—Moi aussi.

—Moi aussi, dit M. de Soucelles, piqué lui-même. Eh bien! ajouta-t-il, je propose: la paiera, l'addition, celui qui, par inadvertance, laissera découvrir le véritable nom.

—Levons les masques! s'écrie M. Briçonnet.

—Je m'y oppose, déclara M. Bernereau, l'usage du pseudonyme est plus délicat.

—Il est vrai que nous nous imposons une contrainte ridicule, dit M. de Soucelles. Nous sommes des barbons, des gens d'un autre âge. Nos fils riraient bien de nos subtiles cachotteries!

—Il y avait jadis des rideaux à l'alcôve, dit M. Bernereau, aujourd'hui l'on juge plus sain de n'en mettre même pas au lit.

—Allons! allons!

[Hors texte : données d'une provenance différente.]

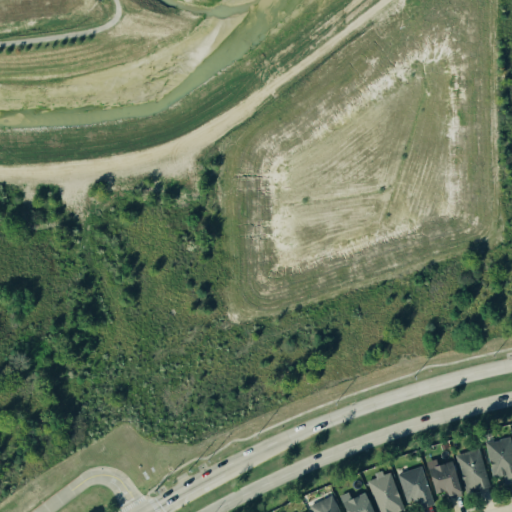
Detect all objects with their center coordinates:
park: (65, 32)
road: (67, 33)
river: (153, 104)
road: (361, 407)
building: (511, 434)
road: (357, 444)
building: (500, 458)
building: (497, 460)
building: (468, 470)
building: (471, 470)
road: (91, 478)
building: (443, 478)
building: (440, 479)
building: (415, 487)
road: (183, 490)
building: (411, 490)
building: (381, 492)
building: (384, 493)
building: (354, 501)
building: (355, 503)
building: (321, 504)
building: (324, 505)
building: (297, 510)
road: (510, 511)
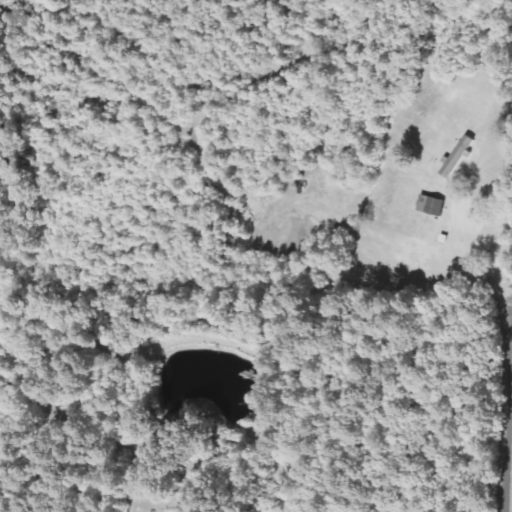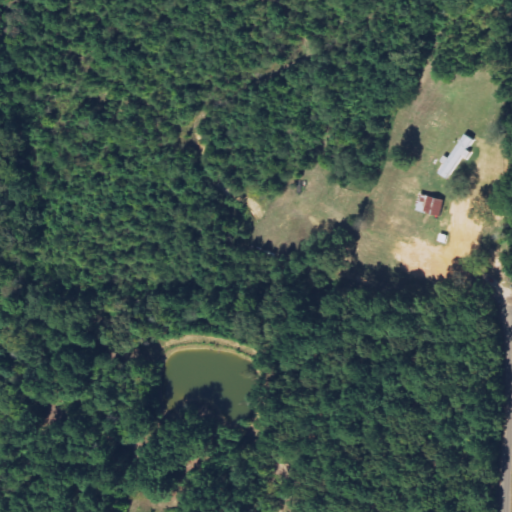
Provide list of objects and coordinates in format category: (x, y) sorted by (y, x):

Soucelles, que la vieille discrétion française ne vous porte point jusqu'à esquiver un troisième récit qui nous est dû.

—Ah! le mien ne vous fournira pas, vraisemblablement, la lumière demandée, et il y a peu de chances que vous y reconnaissiez aucune de vos figures. Je vous transporte jusqu'à nos jours, ou du moins jusqu'à avant-hier, en pleine guerre; et mon héros est un tout jeune homme, encore à l'heure qu'il est. Car nous n'avons point, après tout, prêté le serment de ne raviver que nos sujets d'amertume personnels...

III

—Ce garçon, vingt-cinq ans, lieutenant dans l'infanterie, médaillé militaire...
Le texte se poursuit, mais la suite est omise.